Apabila tanah dan bangunan diperoleh melalui jual beli dan tidak pernah didaftarkan sebagai cagar budaya, kata dia, itu menjadi indikator kuat bahwa objek tersebut memang tak berstatus cagar budaya. Pasal 37 UU yang sama juga mewajibkan setiap benda yang telah ditetapkan sebagai cagar budaya untuk dicatat dalam Register Nasional.

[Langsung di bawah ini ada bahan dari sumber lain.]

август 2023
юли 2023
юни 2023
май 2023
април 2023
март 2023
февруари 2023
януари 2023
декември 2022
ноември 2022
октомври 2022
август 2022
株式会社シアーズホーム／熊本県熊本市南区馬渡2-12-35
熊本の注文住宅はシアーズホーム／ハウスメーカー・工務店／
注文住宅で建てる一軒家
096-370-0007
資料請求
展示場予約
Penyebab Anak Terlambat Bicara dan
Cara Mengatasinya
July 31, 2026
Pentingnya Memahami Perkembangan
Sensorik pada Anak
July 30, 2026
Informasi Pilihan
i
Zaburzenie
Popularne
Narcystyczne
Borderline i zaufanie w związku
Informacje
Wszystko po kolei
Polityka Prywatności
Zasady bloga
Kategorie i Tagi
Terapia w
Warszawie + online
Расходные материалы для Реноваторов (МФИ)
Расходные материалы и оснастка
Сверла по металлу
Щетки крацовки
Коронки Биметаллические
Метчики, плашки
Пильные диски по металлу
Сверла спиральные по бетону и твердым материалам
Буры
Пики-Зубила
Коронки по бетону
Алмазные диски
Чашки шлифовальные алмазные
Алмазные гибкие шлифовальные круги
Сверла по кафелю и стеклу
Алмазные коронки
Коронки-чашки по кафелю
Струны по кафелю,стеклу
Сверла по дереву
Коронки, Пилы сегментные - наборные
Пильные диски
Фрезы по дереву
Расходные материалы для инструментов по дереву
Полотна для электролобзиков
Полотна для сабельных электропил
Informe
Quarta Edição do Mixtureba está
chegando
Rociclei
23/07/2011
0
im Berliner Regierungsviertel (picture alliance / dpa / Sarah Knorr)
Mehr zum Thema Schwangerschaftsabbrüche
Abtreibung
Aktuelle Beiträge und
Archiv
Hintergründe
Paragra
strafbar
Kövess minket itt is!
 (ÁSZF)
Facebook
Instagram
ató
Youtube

“Kalau belum pernah ditetapkan dan tidak tercatat dalam Register Nasional Cagar Budaya, maka menurut pandangan hukum saya, eks Kantor Pos Gorontalo bukan merupakan cagar budaya,” tegasnya.
Berdasarkan argumentasi itu, Salahudin berpendapat tindakan pemilik terhadap lahan maupun bangunan eks Kantor Pos Gorontalo merupakan bagian dari hak kepemilikan yang bersifat privat. “Karena bukan cagar budaya, maka segala tindakan pemilik atas tanah dan bangunan tersebut merupakan ranah hak keperdataan yang dilindungi Undang-Undang Nomor 5 Tahun 1960 tentang Peraturan Dasar Pokok-Pokok Agraria,” pungkasnya.
Masih Ada Mekanisme Pengusulan Jika Dianggap Layak
Meski demikian, polemik soal status bangunan ini masih menjadi perhatian publik. Apabila ada pihak yang meyakini eks Kantor Pos Gorontalo memiliki nilai sejarah dan layak menjadi cagar budaya, mekanisme yang tersedia dalam Undang-Undang Nomor 11 Tahun 2010 tetap bisa ditempuh.
Prosesnya dimulai dari pengusulan, dilanjutkan kajian oleh Tim Ahli Cagar Budaya, hingga penetapan oleh pemerintah daerah. Selama proses itu belum rampung, status hukum bangunan tetap mengacu pada kepemilikan dan ketentuan agraria yang berlaku.